# Como hacer de 2 audifonos malos uno bueno?



## lalote380 (Jun 21, 2008)

bueno soy nuevo en esta comunidad primero saludos a todos bueno este es mi caso tenia unos audifonos muy buenos pero hace poco se trozo un pedazo de cable y lo corte y lo pele d cada cable de audifono salieron 2 (1 rojo y 1 cobre) y d otros audifonos viejos corte la conexión que va con el mp3 igualmente lo pele y salieron 3 cables(1 azul 1 rojo 1 cobre) le pude quitar el esmalte con algo de fuego y conecte de todas maneras posibles y no se escuchaba nada peroo me desespera tanto que hize bolas todos y de repente se escuchaban   perooo... 
  ¿alguien sabe como van estos cables para que los 2 audifonos se escuchan bien?


----------



## DJ DRACO (Jun 22, 2008)

1) no se llaman audifonos. se llaman auriculares.
2) tiralos a la basura. ya los rompiste y no creo q vuelvan a sonar bien.
3) antes de cortar ningun cable para empalmar, t conviene abrir el equipo, dessoldar los cablecitos y comprar cable mallado o blindado bien finito y soldar todo de nuevo.

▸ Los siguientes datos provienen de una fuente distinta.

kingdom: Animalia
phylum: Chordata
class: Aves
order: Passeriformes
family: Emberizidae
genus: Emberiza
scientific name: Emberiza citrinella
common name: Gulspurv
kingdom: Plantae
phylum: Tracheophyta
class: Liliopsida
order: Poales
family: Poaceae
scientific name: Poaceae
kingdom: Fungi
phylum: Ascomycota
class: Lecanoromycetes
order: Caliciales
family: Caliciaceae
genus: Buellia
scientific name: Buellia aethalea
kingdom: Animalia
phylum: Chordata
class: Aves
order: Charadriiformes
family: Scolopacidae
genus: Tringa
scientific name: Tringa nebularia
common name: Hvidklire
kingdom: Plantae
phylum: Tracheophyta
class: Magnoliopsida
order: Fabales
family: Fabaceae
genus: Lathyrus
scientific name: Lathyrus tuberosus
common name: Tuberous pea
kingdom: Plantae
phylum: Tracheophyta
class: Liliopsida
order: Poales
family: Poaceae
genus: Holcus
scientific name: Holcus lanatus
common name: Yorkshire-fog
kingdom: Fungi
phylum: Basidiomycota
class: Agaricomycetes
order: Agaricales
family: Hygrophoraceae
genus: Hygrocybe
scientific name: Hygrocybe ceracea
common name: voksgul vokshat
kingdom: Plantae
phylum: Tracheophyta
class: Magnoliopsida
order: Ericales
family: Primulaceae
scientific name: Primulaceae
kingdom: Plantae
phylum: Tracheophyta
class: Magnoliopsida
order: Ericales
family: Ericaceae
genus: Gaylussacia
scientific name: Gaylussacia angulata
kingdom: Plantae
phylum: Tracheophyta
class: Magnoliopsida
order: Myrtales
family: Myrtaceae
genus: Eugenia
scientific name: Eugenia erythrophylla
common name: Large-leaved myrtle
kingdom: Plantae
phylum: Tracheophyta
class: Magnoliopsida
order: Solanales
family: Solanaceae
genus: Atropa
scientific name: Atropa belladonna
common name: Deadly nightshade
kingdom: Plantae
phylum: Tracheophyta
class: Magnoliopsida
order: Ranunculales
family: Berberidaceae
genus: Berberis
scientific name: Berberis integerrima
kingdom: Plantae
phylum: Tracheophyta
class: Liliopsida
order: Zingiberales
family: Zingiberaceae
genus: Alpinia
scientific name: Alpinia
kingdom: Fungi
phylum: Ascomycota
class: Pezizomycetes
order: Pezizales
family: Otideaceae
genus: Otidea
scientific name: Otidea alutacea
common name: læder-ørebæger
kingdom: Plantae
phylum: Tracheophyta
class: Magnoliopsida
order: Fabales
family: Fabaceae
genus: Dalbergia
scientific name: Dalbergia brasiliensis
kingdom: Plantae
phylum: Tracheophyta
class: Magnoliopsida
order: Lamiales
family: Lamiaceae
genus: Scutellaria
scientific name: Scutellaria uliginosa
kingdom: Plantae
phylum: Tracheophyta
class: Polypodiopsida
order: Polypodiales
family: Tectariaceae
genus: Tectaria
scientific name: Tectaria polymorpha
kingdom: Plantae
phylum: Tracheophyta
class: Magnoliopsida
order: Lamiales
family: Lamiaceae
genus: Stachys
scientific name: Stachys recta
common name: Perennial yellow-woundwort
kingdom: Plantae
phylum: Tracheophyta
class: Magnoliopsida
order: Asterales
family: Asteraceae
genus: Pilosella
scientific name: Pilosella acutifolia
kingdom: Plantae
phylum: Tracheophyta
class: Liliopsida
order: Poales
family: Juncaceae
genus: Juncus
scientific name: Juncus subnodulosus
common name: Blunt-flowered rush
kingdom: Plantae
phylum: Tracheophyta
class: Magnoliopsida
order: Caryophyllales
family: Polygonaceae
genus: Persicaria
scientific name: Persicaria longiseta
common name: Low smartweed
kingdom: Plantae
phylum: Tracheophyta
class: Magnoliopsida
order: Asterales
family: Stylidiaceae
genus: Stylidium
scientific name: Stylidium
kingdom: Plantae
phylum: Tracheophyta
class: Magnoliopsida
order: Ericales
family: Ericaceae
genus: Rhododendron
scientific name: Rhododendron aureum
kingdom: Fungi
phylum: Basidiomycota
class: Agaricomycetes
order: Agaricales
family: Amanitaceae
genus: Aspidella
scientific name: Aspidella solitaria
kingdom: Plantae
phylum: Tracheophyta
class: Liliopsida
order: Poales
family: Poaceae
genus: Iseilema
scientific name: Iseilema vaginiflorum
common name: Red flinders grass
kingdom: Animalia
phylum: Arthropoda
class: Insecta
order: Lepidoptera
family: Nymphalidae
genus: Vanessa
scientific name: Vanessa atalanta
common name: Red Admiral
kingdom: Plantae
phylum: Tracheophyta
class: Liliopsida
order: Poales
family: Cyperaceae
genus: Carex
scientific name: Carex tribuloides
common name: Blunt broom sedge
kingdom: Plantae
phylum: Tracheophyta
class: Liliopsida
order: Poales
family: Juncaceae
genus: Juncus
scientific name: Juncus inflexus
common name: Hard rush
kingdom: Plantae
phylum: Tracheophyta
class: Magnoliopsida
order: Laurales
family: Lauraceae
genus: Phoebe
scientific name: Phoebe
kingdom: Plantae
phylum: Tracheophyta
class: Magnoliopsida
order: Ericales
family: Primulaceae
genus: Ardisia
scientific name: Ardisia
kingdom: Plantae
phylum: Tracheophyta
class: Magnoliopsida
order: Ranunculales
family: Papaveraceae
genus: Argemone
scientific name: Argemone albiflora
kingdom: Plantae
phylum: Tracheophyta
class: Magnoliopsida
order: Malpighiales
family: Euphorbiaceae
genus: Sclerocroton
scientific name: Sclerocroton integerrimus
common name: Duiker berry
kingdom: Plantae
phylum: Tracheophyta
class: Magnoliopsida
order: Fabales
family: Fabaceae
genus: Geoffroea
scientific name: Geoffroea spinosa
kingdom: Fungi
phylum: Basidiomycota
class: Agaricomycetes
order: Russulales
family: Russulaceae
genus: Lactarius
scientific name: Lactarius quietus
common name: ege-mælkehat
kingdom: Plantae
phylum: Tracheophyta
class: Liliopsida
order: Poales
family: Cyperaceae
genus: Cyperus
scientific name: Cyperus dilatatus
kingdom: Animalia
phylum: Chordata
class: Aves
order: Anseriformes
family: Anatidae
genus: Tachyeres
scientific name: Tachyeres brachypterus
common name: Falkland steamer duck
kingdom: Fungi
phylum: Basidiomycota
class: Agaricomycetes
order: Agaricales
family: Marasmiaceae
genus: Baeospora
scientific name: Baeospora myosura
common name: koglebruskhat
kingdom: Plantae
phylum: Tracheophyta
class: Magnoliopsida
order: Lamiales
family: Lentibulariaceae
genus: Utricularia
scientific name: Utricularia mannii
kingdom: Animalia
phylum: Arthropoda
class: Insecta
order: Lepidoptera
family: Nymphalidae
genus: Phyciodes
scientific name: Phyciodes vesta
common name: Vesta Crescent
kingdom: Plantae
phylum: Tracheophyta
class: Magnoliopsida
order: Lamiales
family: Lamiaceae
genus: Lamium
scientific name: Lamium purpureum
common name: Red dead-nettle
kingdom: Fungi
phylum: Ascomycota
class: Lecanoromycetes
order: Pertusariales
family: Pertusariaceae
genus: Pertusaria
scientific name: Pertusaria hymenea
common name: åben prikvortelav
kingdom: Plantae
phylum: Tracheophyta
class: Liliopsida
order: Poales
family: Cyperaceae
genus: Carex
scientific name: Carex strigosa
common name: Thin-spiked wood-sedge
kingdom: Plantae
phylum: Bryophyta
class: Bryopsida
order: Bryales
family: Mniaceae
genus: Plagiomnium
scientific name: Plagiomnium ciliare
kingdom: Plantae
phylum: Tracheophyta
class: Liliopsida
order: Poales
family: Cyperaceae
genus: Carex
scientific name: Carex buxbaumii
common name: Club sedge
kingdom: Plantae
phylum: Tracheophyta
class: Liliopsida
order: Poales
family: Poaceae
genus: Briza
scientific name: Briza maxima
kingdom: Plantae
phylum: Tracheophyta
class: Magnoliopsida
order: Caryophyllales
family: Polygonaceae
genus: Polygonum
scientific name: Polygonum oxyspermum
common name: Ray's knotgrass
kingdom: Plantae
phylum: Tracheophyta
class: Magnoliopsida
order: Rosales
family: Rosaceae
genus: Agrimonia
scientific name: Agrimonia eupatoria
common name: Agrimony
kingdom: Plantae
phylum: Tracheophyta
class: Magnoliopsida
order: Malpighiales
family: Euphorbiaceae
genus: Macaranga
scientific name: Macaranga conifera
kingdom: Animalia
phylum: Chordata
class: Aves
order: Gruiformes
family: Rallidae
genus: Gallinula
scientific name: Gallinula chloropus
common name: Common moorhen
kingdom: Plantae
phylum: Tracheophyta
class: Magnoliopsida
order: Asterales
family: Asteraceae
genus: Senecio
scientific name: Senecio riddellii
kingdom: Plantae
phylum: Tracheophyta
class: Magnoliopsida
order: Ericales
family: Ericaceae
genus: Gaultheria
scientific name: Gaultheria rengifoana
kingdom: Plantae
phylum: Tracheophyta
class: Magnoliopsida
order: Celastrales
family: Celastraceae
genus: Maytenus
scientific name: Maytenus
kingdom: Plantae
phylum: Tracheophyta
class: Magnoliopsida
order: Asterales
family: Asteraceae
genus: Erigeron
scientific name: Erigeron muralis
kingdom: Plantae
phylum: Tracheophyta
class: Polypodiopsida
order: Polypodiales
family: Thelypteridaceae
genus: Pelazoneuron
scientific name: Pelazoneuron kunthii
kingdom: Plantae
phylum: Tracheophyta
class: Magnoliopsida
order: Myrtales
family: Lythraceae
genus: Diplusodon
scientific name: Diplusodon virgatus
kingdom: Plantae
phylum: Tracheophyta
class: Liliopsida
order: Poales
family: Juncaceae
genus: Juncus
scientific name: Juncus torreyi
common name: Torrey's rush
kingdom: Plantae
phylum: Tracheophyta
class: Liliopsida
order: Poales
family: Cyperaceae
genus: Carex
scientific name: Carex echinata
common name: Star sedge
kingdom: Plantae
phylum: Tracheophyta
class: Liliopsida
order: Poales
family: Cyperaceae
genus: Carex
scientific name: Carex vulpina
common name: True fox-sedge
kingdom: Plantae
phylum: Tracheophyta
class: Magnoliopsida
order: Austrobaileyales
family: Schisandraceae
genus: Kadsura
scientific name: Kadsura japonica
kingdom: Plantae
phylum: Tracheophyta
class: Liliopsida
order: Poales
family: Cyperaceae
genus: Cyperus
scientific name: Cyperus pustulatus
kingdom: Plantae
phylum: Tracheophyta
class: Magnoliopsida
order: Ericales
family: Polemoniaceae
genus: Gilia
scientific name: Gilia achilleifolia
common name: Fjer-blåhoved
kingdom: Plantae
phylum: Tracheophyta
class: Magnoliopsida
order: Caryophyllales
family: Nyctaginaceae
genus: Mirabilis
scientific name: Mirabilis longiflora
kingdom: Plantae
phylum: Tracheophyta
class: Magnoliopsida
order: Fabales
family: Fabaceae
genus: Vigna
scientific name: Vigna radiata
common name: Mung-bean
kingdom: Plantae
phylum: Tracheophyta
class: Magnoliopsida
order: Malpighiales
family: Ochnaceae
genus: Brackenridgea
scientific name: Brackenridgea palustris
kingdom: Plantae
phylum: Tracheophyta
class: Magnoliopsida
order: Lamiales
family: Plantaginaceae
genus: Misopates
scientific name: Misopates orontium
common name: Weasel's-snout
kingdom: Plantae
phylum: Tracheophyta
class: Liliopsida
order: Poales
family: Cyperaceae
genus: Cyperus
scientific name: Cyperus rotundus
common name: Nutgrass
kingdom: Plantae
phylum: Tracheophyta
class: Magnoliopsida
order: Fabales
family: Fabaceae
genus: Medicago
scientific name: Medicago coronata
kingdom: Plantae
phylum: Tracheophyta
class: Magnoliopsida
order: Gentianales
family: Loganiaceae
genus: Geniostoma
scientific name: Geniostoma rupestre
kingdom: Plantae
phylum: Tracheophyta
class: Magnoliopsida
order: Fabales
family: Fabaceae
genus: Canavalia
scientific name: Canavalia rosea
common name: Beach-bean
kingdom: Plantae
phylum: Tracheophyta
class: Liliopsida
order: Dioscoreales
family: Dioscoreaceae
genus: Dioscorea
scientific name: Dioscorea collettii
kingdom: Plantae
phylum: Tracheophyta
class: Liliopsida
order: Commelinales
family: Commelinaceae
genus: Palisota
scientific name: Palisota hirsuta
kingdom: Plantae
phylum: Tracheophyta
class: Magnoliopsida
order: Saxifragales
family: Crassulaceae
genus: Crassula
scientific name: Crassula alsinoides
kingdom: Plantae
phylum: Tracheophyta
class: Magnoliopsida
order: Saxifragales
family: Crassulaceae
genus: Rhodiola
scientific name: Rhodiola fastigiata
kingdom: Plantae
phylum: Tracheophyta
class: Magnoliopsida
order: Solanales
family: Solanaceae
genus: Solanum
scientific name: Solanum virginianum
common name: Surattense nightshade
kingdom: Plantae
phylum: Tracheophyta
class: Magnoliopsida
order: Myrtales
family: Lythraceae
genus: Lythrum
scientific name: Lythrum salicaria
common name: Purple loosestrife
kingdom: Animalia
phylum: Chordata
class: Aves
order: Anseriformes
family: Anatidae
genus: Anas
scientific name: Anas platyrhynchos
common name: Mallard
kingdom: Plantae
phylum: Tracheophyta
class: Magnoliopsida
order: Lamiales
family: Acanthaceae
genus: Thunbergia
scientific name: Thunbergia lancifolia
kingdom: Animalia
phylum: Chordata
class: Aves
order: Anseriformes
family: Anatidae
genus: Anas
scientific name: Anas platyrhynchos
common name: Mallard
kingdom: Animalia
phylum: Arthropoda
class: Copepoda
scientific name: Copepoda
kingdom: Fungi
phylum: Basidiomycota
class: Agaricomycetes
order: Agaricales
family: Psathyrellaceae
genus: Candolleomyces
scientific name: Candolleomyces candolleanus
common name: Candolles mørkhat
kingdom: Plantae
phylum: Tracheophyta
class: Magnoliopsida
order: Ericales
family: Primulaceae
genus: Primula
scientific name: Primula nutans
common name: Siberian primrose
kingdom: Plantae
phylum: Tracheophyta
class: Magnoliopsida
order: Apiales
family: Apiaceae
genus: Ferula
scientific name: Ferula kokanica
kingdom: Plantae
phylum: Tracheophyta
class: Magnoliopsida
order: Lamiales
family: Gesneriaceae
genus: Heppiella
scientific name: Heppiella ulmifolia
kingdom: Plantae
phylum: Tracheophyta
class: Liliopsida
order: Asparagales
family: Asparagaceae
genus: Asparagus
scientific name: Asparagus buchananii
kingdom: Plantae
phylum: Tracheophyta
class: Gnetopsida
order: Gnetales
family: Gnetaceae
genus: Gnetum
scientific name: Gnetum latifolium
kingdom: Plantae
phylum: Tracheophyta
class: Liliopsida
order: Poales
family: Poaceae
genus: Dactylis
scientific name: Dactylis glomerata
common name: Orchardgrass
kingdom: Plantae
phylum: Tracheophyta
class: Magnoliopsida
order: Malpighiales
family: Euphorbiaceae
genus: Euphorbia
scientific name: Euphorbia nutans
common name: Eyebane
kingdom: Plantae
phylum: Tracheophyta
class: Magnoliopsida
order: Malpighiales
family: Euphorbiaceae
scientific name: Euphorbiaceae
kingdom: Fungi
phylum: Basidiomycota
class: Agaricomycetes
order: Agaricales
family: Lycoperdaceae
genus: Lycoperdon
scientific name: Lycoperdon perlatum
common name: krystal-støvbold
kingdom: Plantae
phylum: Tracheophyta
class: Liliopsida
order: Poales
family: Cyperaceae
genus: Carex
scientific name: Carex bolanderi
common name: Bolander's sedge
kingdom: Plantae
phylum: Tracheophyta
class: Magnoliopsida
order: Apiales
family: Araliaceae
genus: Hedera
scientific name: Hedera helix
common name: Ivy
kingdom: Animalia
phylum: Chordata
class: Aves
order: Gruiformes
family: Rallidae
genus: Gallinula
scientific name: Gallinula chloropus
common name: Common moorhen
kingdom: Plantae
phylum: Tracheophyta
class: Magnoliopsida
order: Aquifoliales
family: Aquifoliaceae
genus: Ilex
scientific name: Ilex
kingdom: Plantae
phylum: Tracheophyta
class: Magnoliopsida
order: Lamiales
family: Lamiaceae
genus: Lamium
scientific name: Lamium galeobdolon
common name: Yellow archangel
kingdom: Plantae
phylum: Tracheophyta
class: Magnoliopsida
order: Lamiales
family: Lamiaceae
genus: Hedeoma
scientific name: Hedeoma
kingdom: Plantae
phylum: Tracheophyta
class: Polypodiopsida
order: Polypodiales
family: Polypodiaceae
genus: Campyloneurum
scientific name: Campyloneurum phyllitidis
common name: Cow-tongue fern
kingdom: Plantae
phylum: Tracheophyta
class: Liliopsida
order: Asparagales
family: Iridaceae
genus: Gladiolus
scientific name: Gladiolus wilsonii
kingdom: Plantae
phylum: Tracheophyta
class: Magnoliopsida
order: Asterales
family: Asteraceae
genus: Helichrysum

el cable q posee rojo y cobre, significa positivo y masa.
el cable q posee azul, rojo y cobre, significa positivo R, positivo L y masa.

pero al cortarlos pelarlos y empalmarlos o no vas a escuchar nada o vas a escuchar puro ruido.
haceme caso.

saludos


----------



## Alfgu (Jun 22, 2008)

No tiene por que hacerle ruido, yo he tenido varios casos de haberse quemado el cable sea el de L sea el de R y como tenia que cortarlo y eso de llevar empalmes no me gustaba (aunque se seguia escuchando muy bien) pues he hecho una cosa he ido a comprar auriculares del "Todo a 100" made in china y como esos auriculares son de pesima calidad tanto de sonido como de durabilidad, los he quitado y he puesto los otros a los que se les quemó o partio el cable por dentro, y han durado mucho y se seguian oyendo bien con algo menos de calidad pero bastante bien para el apaño y sin ruido.

Otro que me venia con control de volumen, dejo de funcionar por este, lo quité, empalme los cables y sigue funcionando de maravilla y sin ruido.


----------



## elaficionado (Jun 22, 2008)

Hola.
Lo que debes hacer con tu audífonos es reensamblarlos.
Pero esta vez hazlo más minuciosamente, pela bien los cables y estañalos, una vez que haz hecho esto, une los cables de color cobre, un cable rojo con el azul, y unes también los cables rojos.
Tus audífonos deberán sonar bien.
Chao.
elaficionado.


----------